* [What the task requires]: Rewrite the rows below with every "東海" replaced by "Tokai", leaving all other text the same.

═════ Provided information ═════

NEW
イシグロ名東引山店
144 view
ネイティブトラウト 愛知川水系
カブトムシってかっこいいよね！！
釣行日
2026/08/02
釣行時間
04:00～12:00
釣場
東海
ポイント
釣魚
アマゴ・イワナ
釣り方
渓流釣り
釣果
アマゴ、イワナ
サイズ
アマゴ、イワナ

═════

* [Solved problem]:
NEW
イシグロ名東引山店
144 view
ネイティブトラウト 愛知川水系
カブトムシってかっこいいよね！！
釣行日
2026/08/02
釣行時間
04:00～12:00
釣場
Tokai
ポイント
釣魚
アマゴ・イワナ
釣り方
渓流釣り
釣果
アマゴ、イワナ
サイズ
アマゴ、イワナ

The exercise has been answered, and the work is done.